Knut Hamsun was the most influential writer of the late nineteenth century, creating a new literary style and a new literary type, the alienated outsider (typified in ‘Mysteries’), which became defining elements of modernism. In ‘Growth of the Soil’ he created a novel of Biblical power, while ‘Dreamers’ shows the gentler comic side of his imagination. Hamsun was awarded the Nobel Prize for Literature in 1920 and died in 1952 at the age of 92.

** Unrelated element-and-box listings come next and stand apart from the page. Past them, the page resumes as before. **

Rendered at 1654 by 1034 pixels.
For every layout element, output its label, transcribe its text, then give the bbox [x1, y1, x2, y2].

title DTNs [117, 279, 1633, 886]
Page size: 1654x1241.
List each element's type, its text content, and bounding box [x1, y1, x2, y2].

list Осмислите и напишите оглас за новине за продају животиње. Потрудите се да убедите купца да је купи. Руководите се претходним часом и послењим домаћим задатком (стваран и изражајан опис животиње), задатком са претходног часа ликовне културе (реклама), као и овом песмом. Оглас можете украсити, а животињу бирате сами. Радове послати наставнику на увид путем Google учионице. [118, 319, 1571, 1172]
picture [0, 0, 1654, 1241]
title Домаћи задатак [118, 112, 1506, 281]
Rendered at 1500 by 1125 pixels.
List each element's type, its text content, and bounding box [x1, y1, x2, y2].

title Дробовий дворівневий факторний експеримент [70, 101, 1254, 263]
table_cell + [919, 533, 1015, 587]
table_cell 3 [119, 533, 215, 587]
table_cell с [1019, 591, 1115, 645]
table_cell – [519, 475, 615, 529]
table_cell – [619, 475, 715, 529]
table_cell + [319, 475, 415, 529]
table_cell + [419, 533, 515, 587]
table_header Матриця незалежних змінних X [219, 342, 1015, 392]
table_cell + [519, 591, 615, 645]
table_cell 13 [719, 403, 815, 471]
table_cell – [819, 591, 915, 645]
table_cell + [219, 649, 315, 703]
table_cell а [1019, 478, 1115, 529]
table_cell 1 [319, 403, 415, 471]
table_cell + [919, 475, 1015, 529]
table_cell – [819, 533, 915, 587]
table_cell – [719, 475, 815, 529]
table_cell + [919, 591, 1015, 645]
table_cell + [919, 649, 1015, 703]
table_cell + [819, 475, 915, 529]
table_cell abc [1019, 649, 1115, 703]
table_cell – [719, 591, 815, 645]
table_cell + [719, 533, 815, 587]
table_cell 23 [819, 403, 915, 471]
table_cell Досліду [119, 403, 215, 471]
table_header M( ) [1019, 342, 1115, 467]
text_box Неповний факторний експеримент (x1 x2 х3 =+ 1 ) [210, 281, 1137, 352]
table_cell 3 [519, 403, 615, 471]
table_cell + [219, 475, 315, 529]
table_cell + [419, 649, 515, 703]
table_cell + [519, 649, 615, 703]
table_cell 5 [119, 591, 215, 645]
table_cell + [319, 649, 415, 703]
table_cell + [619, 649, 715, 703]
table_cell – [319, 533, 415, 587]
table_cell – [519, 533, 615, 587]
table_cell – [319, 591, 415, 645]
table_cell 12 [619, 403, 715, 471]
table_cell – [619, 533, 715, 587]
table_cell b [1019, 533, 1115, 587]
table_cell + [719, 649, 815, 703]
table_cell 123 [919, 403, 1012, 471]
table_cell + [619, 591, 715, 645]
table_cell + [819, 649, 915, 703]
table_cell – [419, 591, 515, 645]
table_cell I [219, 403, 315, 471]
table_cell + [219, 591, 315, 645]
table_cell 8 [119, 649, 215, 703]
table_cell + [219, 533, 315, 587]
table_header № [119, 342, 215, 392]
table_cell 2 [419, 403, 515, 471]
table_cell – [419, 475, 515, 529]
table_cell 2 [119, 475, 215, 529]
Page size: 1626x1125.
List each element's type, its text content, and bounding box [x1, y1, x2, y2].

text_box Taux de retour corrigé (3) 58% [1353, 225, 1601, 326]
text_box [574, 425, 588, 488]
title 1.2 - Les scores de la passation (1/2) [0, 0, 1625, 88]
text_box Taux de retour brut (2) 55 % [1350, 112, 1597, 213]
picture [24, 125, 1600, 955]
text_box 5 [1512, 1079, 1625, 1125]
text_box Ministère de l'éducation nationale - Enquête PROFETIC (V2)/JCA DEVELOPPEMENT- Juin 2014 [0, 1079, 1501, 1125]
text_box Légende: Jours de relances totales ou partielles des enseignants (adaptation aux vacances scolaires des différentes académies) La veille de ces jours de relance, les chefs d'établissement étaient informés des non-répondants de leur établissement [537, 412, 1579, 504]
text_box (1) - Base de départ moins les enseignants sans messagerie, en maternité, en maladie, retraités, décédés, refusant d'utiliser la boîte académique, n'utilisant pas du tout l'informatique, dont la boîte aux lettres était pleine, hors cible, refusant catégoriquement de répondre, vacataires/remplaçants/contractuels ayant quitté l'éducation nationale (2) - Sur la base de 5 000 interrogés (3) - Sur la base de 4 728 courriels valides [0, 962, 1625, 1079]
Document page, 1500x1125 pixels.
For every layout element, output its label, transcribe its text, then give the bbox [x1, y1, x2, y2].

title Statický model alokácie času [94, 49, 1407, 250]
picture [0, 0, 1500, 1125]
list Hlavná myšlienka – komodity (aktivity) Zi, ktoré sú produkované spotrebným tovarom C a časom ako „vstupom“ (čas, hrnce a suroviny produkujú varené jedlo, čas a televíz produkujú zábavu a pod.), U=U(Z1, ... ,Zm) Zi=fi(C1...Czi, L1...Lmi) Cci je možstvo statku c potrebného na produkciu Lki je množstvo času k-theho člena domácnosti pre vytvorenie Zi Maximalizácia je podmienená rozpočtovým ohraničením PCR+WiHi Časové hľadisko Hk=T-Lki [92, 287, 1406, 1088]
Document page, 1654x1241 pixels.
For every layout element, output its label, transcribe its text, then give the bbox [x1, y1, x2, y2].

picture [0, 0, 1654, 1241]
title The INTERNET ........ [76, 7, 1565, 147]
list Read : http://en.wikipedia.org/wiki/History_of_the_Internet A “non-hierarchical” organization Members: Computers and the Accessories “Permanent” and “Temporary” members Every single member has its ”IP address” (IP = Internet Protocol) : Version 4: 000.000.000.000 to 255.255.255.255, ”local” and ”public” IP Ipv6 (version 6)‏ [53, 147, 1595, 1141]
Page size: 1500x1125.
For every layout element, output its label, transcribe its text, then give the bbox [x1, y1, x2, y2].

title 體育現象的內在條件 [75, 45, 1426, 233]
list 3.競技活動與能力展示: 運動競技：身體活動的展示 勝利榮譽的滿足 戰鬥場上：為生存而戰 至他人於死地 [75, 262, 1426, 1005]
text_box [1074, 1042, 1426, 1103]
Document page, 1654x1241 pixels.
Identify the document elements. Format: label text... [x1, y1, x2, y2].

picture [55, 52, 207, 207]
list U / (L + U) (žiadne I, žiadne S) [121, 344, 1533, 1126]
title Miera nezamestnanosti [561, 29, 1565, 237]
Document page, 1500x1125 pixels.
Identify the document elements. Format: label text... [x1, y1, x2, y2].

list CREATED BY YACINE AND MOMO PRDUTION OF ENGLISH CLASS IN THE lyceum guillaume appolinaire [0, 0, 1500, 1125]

New editions of the following works, published by Souvenir Press, are now on sale:
Ove Rolandsen, the telegraph operator in an isolated fishing village in northern Norway, is a cheerful rogue fond of girls and alcohol. He constantly hatches ambitious schemes to the despair of his fiancée, Marie, housekeeper at the vicarage. A plan to manufacture glue from fish-waste lands him in trouble, is his feckless career over or could fortune, for once, be on his side?
Growth of the Soil
A classic of European literature, one of the seminal novels of the twentieth century. It is the story of Isak, a worker of the land, with its roots in man’s deepest myths about the struggle to cultivate the land and make it fertile. The novel moves at the pace of the passing seasons, and with the growth of the crops, on which the characters’ lives depend.
Johan Nagel, a strange young man, arrives to spend a summer in a small Norwegian coastal town. His presence acts as a catalyst for the hidden impulses, concealed thoughts and darker instincts of the local people. Cursed with the ability to understand the human soul, especially his own, Nagel can foresee, but cannot prevent, his own self-destruction.